Not the Brits.. the English, us Scots have the auld alliance with France .


----------



## MaidenScotland (Jun 6, 2009)

p.s I think the original post was meant tongue in cheek carrefour being a French supermarket


----------



## PoleDancer (Apr 14, 2010)

Thanks both.

Which Miriam Izzie? I tried my local one (again) - the one on (I think) on the corner of 205/253. Whilst they do have plentuy of Schweppes product, none of it was tonic water. Or at least if it was, neither I nor the shop guy could find it.

Oh and yes, my tongue in cheek reference to the French should have had a ;-) after it. I was indeed refering to Carrefour being a French chain and the French not being big G&T drinkers. No real offence to the Frogs intended.


----------



## Sonrisa (Sep 2, 2010)

PoleDancer said:


> Thanks both.
> 
> Which Miriam Izzie? I tried my local one (again) - the one on (I think) on the corner of 205/253. Whilst they do have plentuy of Schweppes product, none of it was tonic water. Or at least if it was, neither I nor the shop guy could find it.
> 
> Oh and yes, my tongue in cheek reference to the French should have had a ;-) after it. I was indeed refering to Carrefour being a French chain and the French not being big G&T drinkers. No real offence to the Frogs intended.

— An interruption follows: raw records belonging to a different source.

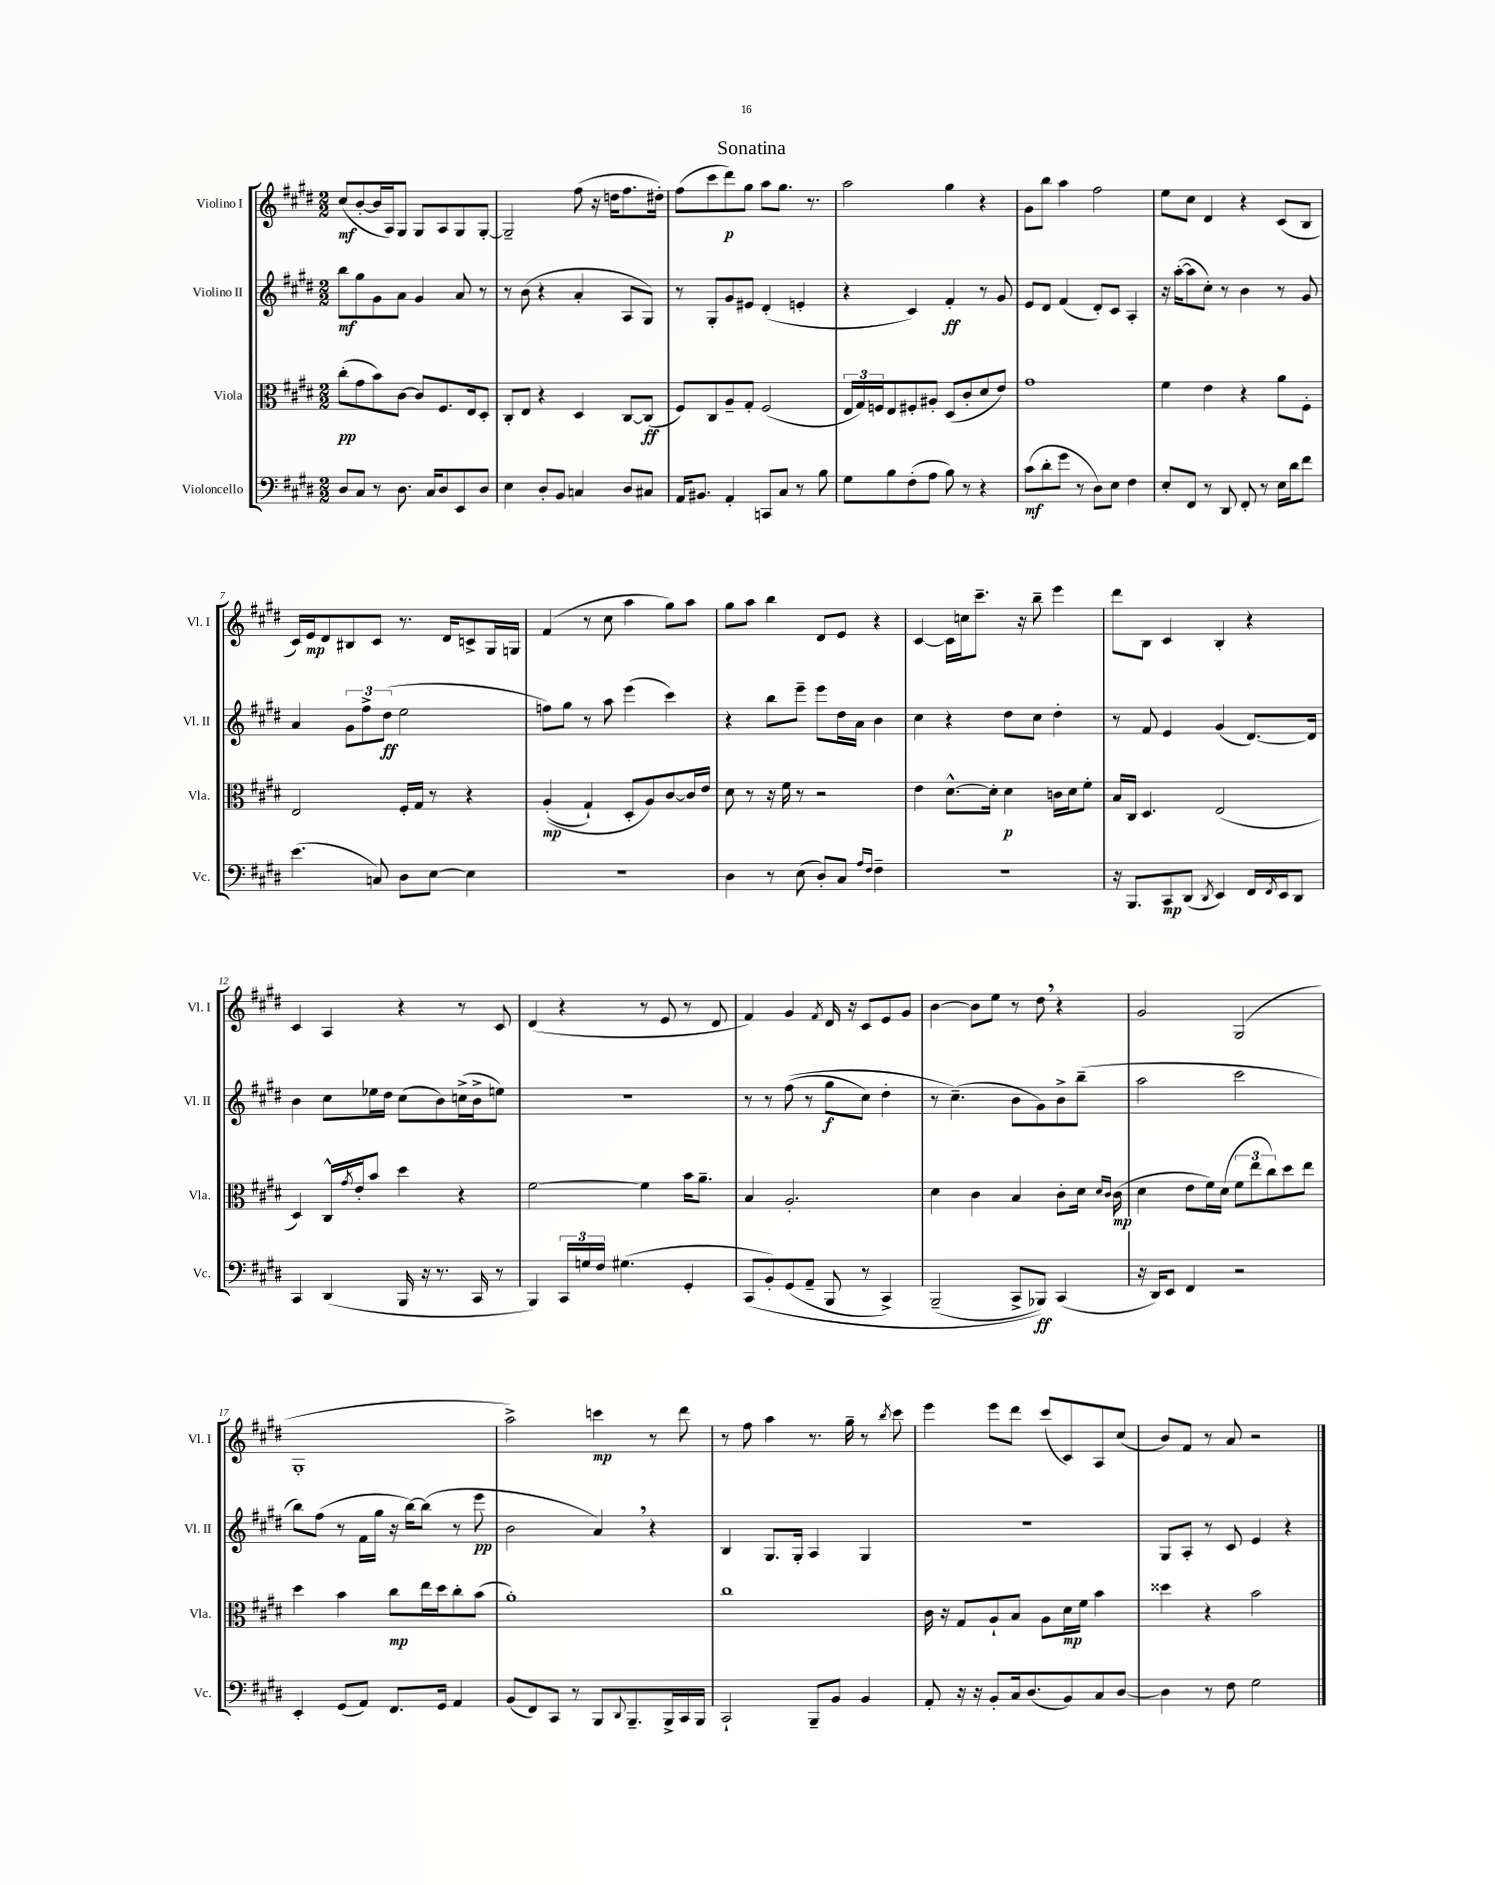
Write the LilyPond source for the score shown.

\header { title = "Sonatina" }
<<
\new StaffGroup <<
\new Staff = "s0" \with { instrumentName = "Violino I" shortInstrumentName = "Vl. I" } {
    \clef treble \key e \major \numericTimeSignature \time 2/2
    cis''8\mf( b'8~-. b'16 a16) gis8 gis8 a8 gis8 gis8~-. |
    gis2-- fis''8( r16 d''16 fis''8. dis''16-.) |
    fis''8( cis'''8 dis'''8\p) gis''8 a''8 gis''8. r8. |
    a''2 gis''4 r4 |
    gis'8 b''8 a''4 fis''2 |
    e''8 cis''8 dis'4 r4 cis'8( b8 |
    cis'16) e'16\mp dis'8 bis8 cis'8 r8. dis'16 c'8-> gis16 g16 |
    fis'4( r8 cis''8 a''4 gis''8) a''8 |
    gis''8 a''8 b''4 dis'8 e'8 r4 |
    cis'4~ cis'16 c''16 cis'''8.-- r16 b''8-- e'''4 |
    dis'''8 b8 cis'4 b4-. r4 |
    cis'4 a4 r4 r8 cis'8 |
    dis'4( r4 r8 e'8 r8 dis'8 |
    fis'4) gis'4 \acciaccatura { fis'8 } dis'16 r16 cis'8 e'8 gis'8 |
    b'4~ b'8 e''8 r8 dis''8 \breathe r4 |
    gis'2 gis2( |
    gis1-. |
    a''2->) c'''4\mp r8 dis'''8 |
    r8 fis''8 a''4 r8. gis''16-- r8 \acciaccatura { b''8 } cis'''8 |
    e'''4 e'''8 dis'''8 cis'''8( cis'8) a8 cis''8( |
    b'8) fis'8 r8 a'8 r2 \bar "|." |
}
\new Staff = "s1" \with { instrumentName = "Violino II" shortInstrumentName = "Vl. II" } {
    \clef treble \key e \major \numericTimeSignature \time 2/2
    b''8\mf gis''8 gis'8 a'8 gis'4 a'8 r8 |
    r8 b'8( r4 a'4-. a8 gis8) |
    r8 gis8-. gis'8 eis'8 dis'4-.( e'4-. |
    r4 cis'4) fis'4-.\ff r8 gis'8 |
    e'8 dis'8 fis'4( dis'8-.) cis'8 a4-. |
    r16 a''16~-.( a''8 cis''8-.) r8 b'4 r8 gis'8 |
    a'4 \tuplet 3/2 { gis'8 fis''8-> dis''8\ff( } e''2 |
    f''8) gis''8 r8 a''8 e'''4( cis'''4) |
    r4 b''8 e'''8-- e'''8 dis''16 a'16 b'4 |
    cis''4 r4 dis''8 cis''8 dis''4-. |
    r8 fis'8 e'4 gis'4( dis'8.~) dis'16 |
    b'4 cis''8 ees''16 dis''16 cis''8( b'8) c''16->( b'16-> e''8) |
    R1 |
    r8 r8 fis''8(\( r8 gis''8\f cis''8) dis''4-. |
    r8 cis''4.--(\) b'8 gis'8) b'8-> b''8--( |
    a''2 cis'''2 |
    b''8) fis''8( r8 fis'16 gis''16 r16 b''16~) b''8( r8 e'''8\pp |
    b'2 a'4) \breathe r4 |
    b4 gis8. gis16-. a4 gis4 |
    r1 |
    gis8 a8-. r8 cis'8 e'4 r4 \bar "|." |
}
\new Staff = "s2" \with { instrumentName = "Viola" shortInstrumentName = "Vla." } {
    \clef alto \key e \major \numericTimeSignature \time 2/2
    cis''8-.\pp( gis'8 b'8) cis'8~ cis'8 fis8. e16 dis8-. |
    cis8-. e8 r4 dis4 cis8~ cis8\ff( |
    fis8) cis8 a8-- gis8-. fis2( |
    \tuplet 3/2 { e16 gis16) f16 } e8 fis8-. ais8-. dis8( cis'8-. dis'8 e'8) |
    gis'1 |
    fis'4 e'4 r4 a'8 fis8-. |
    e2 fis16-. gis16 r8 r4 |
    a4-.\mp(\( gis4-!) dis8-. a8\) cis'8~ cis'16 e'16 |
    dis'8 r8 r16 fis'16 r8 r2 |
    e'4 dis'8.~-^ dis'16-. dis'4\p c'16 dis'16 fis'8-. |
    b16 cis16 dis4. e2( |
    dis4) cis16-^ \acciaccatura { gis'8 } e'16-. b'8 dis''4 r4 |
    fis'2~ fis'4 b'16 a'8.-- |
    b4 a2.-. |
    dis'4 cis'4 b4 cis'8-. dis'16 \grace { dis'16 cis'16 } cis'16\mp( |
    dis'4 e'8 fis'16) dis'16( \tuplet 3/2 { fis'8 e''8 cis''8) } dis''8 e''8 |
    dis''4 b'4 cis''8\mp e''16 dis''16 cis''8-. b'8( |
    a'1-.) |
    cis''1 |
    cis'16 r16 gis8 a8-! b8 a8 dis'16\mp fis'16 b'4 |
    disis''4 r4 b'2 \bar "|." |
}
\new Staff = "s3" \with { instrumentName = "Violoncello" shortInstrumentName = "Vc." } {
    \clef bass \key e \major \numericTimeSignature \time 2/2
    dis8 cis8 r8 dis8. cis16 dis8 e,8 dis8 |
    e4 dis8-. b,8 c4 dis8 cis8 |
    a,16 bis,8. a,4-. c,8 cis8 r8 b8 |
    gis8 b8 fis8-.( a8 b8) r8 r4 |
    cis'8\mf( dis'8-. gis'8 r8 dis8) e8 fis4 |
    e8-. fis,8 r8 dis,8 fis,8-. r8 e16 dis'16 fis'8 |
    e'4.( c8) dis8 e8~ e4 |
    r1 |
    dis4 r8 e8( dis8-.) cis8 \grace { a16 fis16 } fis4-- |
    R1 |
    r16 b,,8. cis,8\mp dis,8( \acciaccatura { dis,8 } e,4) fis,16 \acciaccatura { fis,8 } e,16 dis,8 |
    cis,4 dis,4( b,,16 r16 r8. cis,16 r8 |
    b,,4) \tuplet 3/2 { cis,16 g16 fis16 } gis4.( gis,4-. |
    cis,8\( b,8-.) gis,8( a,8-- b,,8 r8 cis,4->) |
    b,,2--( cis,8-> bes,,8\ff)\) cis,4( |
    r16 dis,16) e,8 fis,4 r2 |
    e,4-. gis,8( a,8) fis,8. gis,16 a,4 |
    b,8( fis,8) cis,8 r8 b,,8 \appoggiatura { dis,8 } b,,8.-- b,,16-> cis,16 b,,16 |
    cis,2-! b,,8-- b,8 b,4 |
    a,8-. r16 r16 b,8-. cis16 dis8.( b,8) cis8 dis8~ |
    dis4 r8 fis8 gis2 \bar "|." |
}
>>
>>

Oh no, I'm terribly sorry I made you go to Miriam for nothing. I could have sworn I saw the bottles of tonic in the outside fridge as I was exiting the store, but obviously I must have been mistaken. The labels of Schweppes look always too similar, I should have inspected them closer before posting. 

Perhaps kimo?


----------



## PoleDancer (Apr 14, 2010)

Not at all Izzie. I live close by and I always enjoy a bit of a cycle round Maadi in the evening. Thanks for taking the trouble to point our Miriam Market as a possible source. It's actually one of the places that I have been buying from recently, but no more has arrived since I bought their last bottle a couple of weeks ago.

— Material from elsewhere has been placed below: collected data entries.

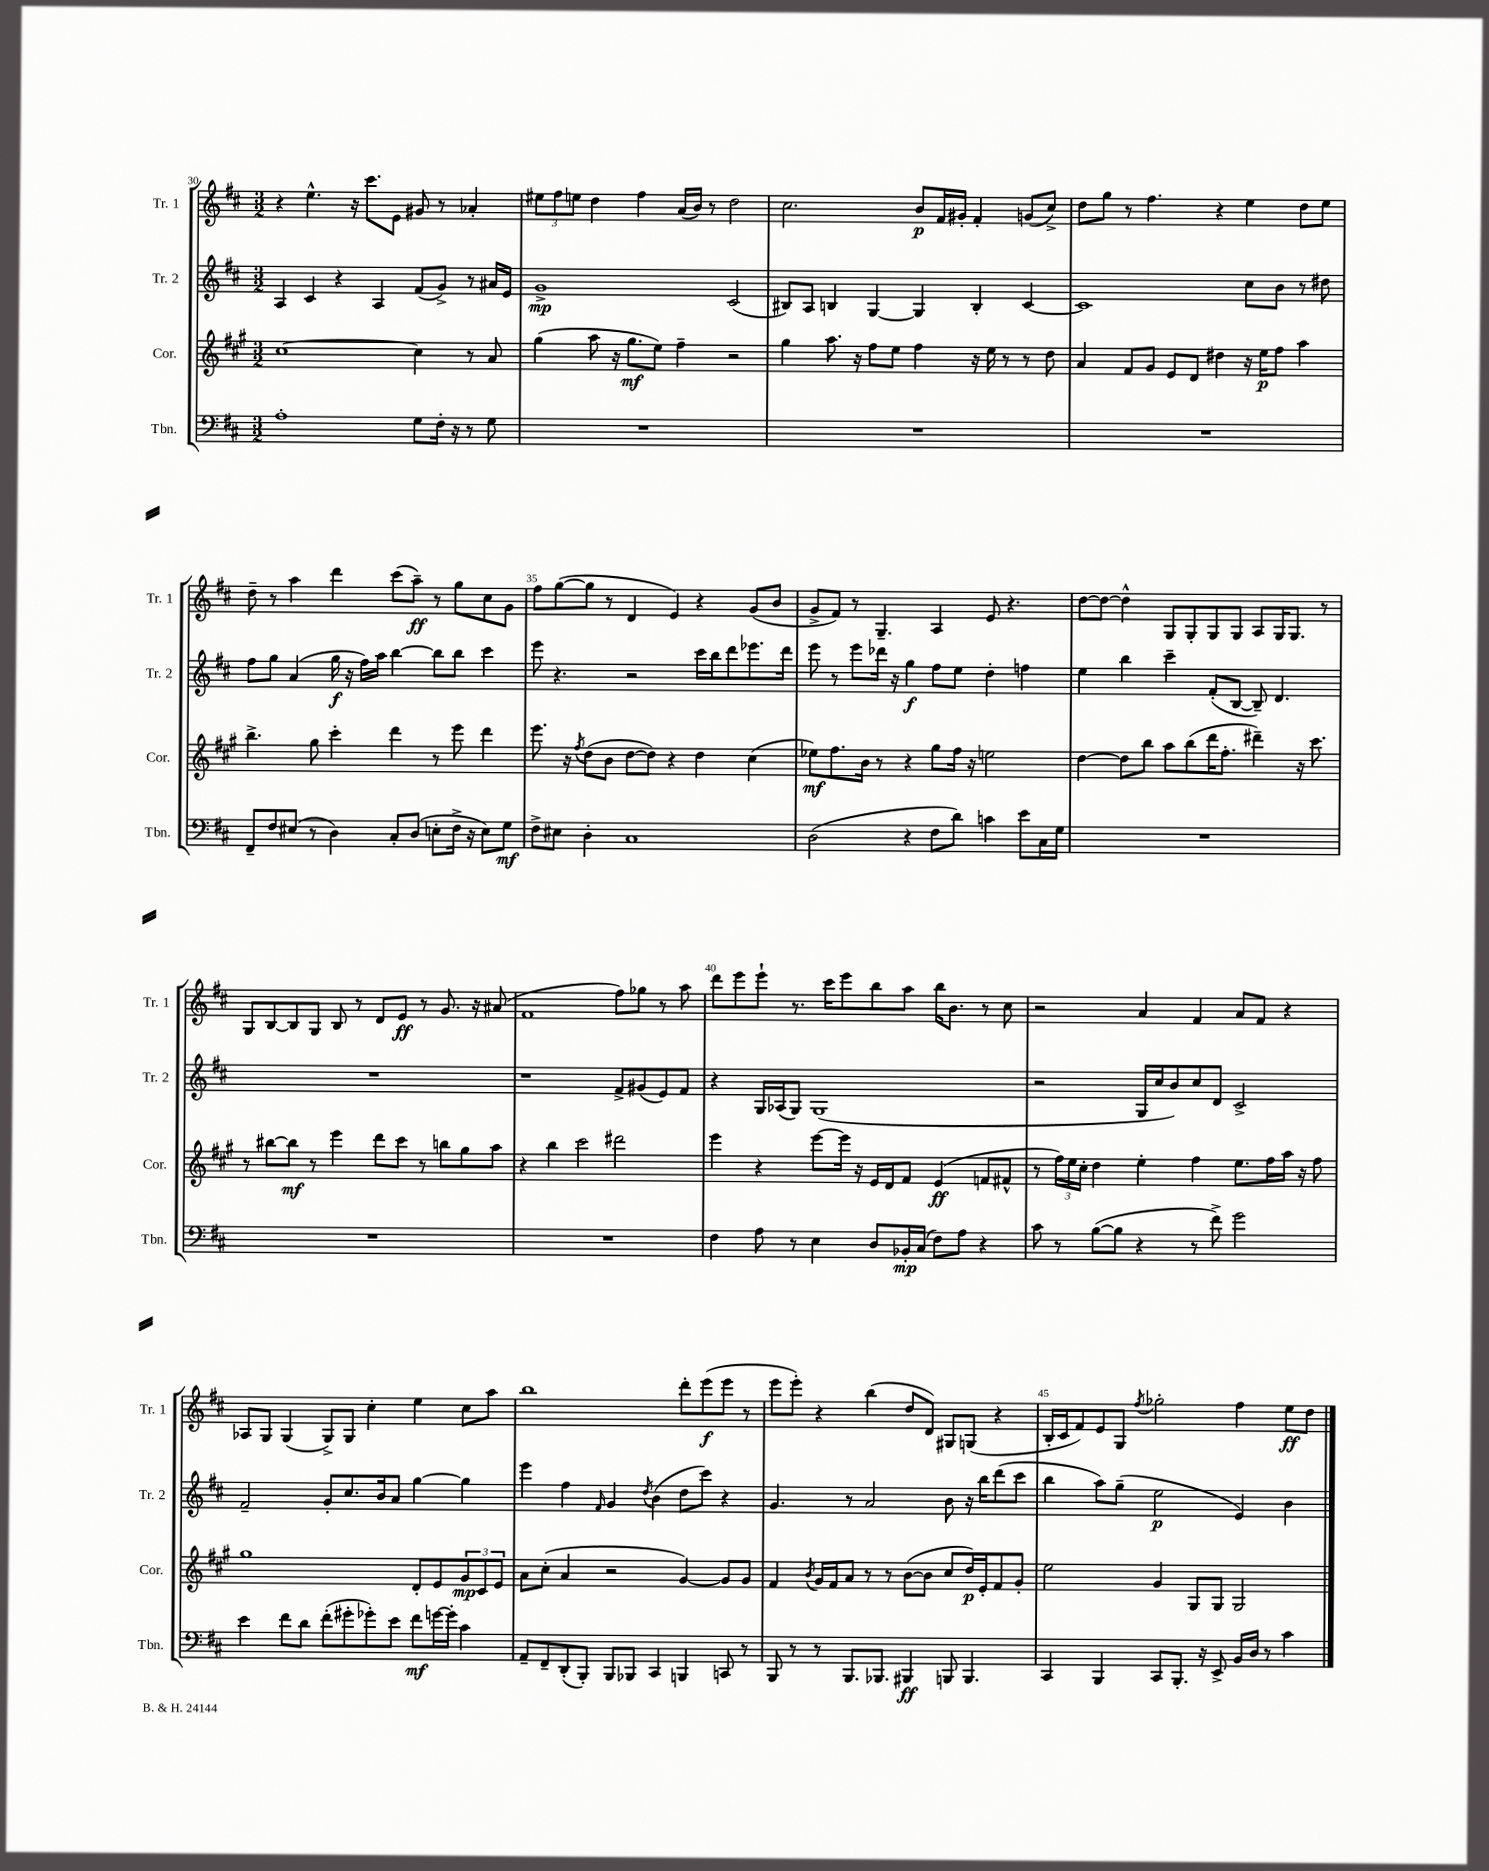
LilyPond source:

<<
\new StaffGroup <<
\new Staff = "s0" \with { instrumentName = "Tr. 1" shortInstrumentName = "Tr. 1" } {
    \clef treble \key d \major \numericTimeSignature \time 3/2
    r4 e''4.-^ r16 cis'''8. e'8 gis'8 r8 aes'4-. |
    \tuplet 3/2 { eis''8 fis''8 e''8 } d''4 fis''4 a'16( b'16) r8 d''2 |
    cis''2. b'8\p fis'16 gis'16-. fis'4-. g'8( cis''8->) |
    d''8 g''8 r8 fis''4. r4 e''4 d''8 e''8 |
    d''8-- r8 a''4 d'''4 cis'''8( a''8--\ff) r8 g''8 cis''8 g'8 |
    fis''8 g''8~( g''8 r8 d'4 e'4) r4 g'8( b'8 |
    g'8-> fis'8) r8 g4.-- a4 e'8 r4. |
    d''8~ d''8~ d''4-^ g8 g8-. g8 g8 a8 g16 g8. r8 |
    g8 b8~ b8 g8 b8 r8 d'8 e'8\ff r8 g'8. r16 ais'8( |
    fis'1 fis''8) ges''8 r8 a''8 |
    d'''8 e'''8 e'''8-! r8. cis'''16 e'''8 b''8 a''8 b''16 b'8. r8 cis''8 |
    r2 a'4 fis'4 a'8 fis'8 r4 |
    aes8 g8 g4( g8->) g8 cis''4-. e''4 cis''8 a''8 |
    b''1 d'''8-. e'''8\f( e'''8 r8 |
    e'''8 e'''8-.) r4 b''4( d''8 d'8) gis8 g8( r4 |
    b16-. cis'16 fis'8) e'8 g8 \acciaccatura { fis''8 } ges''2-. fis''4 e''8\ff d''8 \bar "|." |
}
\new Staff = "s1" \with { instrumentName = "Tr. 2" shortInstrumentName = "Tr. 2" } {
    \clef treble \key d \major \numericTimeSignature \time 3/2
    a4 cis'4 r4 a4 fis'8( g'8->) r8 ais'16 e'16 |
    g'1->\mp cis'2( |
    bis8) a8 b4 g4~ g4 b4-. cis'4~ |
    cis'1 cis''8 b'8 r8 dis''8 |
    fis''8 g''8 a'4( g''16\f r16 fis''16) a''16 b''4~ b''8 b''8 cis'''4 |
    e'''8 r4. r2 cis'''16 b''16 d'''8 ees'''8. d'''16 |
    e'''8 r8 e'''8 des'''16 r16 g''4\f fis''8 e''8 d''4-. f''4 |
    e''4 b''4 cis'''4-- fis'8-.( b8~ b8--) d'4. |
    R1. |
    r1 fis'8-> gis'8( e'8) fis'8 |
    r4 g16 aes16( g8) g1( |
    r2 g16 cis''16 b'8) cis''8 d'8 cis'2-> |
    fis'2-- g'8-. cis''8. b'16 a'8 g''4~ g''4 |
    e'''4 fis''4 \grace { fis'16 } g'4 \acciaccatura { d''8 } b'4( d''8 cis'''8) r4 |
    g'4. r8 a'2 b'8 r16 b''16 d'''8( cis'''8 |
    b''4 a''8) g''8--( e''2\p e'4) b'4 \bar "|." |
}
\new Staff = "s2" \with { instrumentName = "Cor." shortInstrumentName = "Cor." } {
    \clef treble \key a \major \numericTimeSignature \time 3/2
    cis''1~ cis''4 r8 a'8 |
    gis''4( a''8 r16 gis''8.\mf e''8) fis''4-- r2 |
    gis''4 a''8. r16 fis''8 e''8 fis''4 r16 e''16 r8 r8 d''8 |
    a'4 fis'8 gis'8 e'8 d'8 dis''4 r16 e''16\p fis''8 a''4 |
    b''4.-> gis''8 cis'''4-. d'''4 r8 e'''8 d'''4 |
    e'''8. r16 \acciaccatura { fis''8 } d''8( b'8 d''8~ d''8) r4 d''4 cis''4( |
    ees''8\mf) fis''8. b'16 r8 r4 gis''8 fis''16 r16 e''2 |
    d''4~ d''8 b''8 a''8 b''8( d'''16 fis''8.-. dis'''4--) r16 cis'''8. |
    r8 bis''8~ bis''8\mf r8 e'''4 d'''8 cis'''8 r8 b''8 gis''8 a''8 |
    r4 b''4 cis'''2 dis'''2 |
    e'''4 r4 e'''8~ e'''16 r16 e'16 d'16 fis'8 e'4\ff( f'8 fis'8-^ |
    r8 \tuplet 3/2 { fis''16) e''16 cis''16-. } d''4 e''4-. fis''4 e''8. fis''16 a''16 r16 fis''8 |
    gis''1 d'8-. e'8 \tuplet 3/2 { gis'8\mp cis'8 e'8 } |
    a'8 cis''8-.( a'4 r2 gis'4~) gis'8 gis'8 |
    fis'4 \acciaccatura { b'8 } gis'16 fis'16 a'8 r8 r8 b'8~( b'8 cis''8 d''16\p) e'16-. fis'8 gis'8-. |
    e''2 gis'4 gis8 gis8 gis2 \bar "|." |
}
\new Staff = "s3" \with { instrumentName = "Tbn." shortInstrumentName = "Tbn." } {
    \clef bass \key d \major \numericTimeSignature \time 3/2
    a1-. g8 fis16-. r16 r8 g8 |
    R1. |
    R1. |
    R1. |
    fis,8-- fis8 eis8( r8 d4) cis8-. d8( e8-. fis16-> r16 e8) g8\mf |
    fis8-> eis8 d4-. cis1 |
    d2( r4 fis8 d'8) c'4 e'8 cis16 g16 |
    R1. |
    R1. |
    R1. |
    fis4 a8 r8 e4 d8 bes,16-.\mp cis16( fis8) a8 r4 |
    cis'8 r8 b8~( b8 r4 r8 fis'8->) g'2 |
    e'4 fis'8 d'8 fis'8-.( gis'8-. ges'8-.) e'8 fis'8\mf g'16~ g'16-. cis'4 |
    a,8-- fis,8-- d,8-.( b,,8-.) b,,8 bes,,8 cis,4 b,,4 c,8 r8 |
    b,,8 r8 r8 b,,8. bes,,8. bis,,4\ff b,,8 b,,4. |
    cis,4 b,,4 cis,8 b,,8.-. r16 e,8-> b,16 d16 r8 cis'4 \bar "|." |
}
>>
>>
\layout { \context { \Score currentBarNumber = #30 \override BarNumber.break-visibility = ##(#f #t #t) barNumberVisibility = #(every-nth-bar-number-visible 5) } }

Where would I find Kino? I don't recall seeing one of those and a quick Google doesn't reveal many clues.


----------



## PoleDancer (Apr 14, 2010)

Doh! 'Ki*m*o' (not 'Kino'). A quick Google suggests that's the little supermarket by the Ace Club on Victoria Square. Good point. I've not tried that one yet. Thanks.


----------



## tmongy (Nov 4, 2010)

Have you tried checking in any of the Metro stores? I'm pretty sure I saw tonic water there a few times.


----------



## PoleDancer (Apr 14, 2010)

Thanks Tmongy. Yep, tried a few Metros.

The good news is I was in Carrefour last night and they had stocks in again. Hooray!

I suppose I must therefore owe the Frogs an apology for mischievously suggesting some sort of Gallic plot to incapacitate Les Rosbifs by denying them their G&Ts.


----------



## MaidenScotland (Jun 6, 2009)

Lots of large bottles of tonic water in Spinneys.. I saw them on Wednesday


----------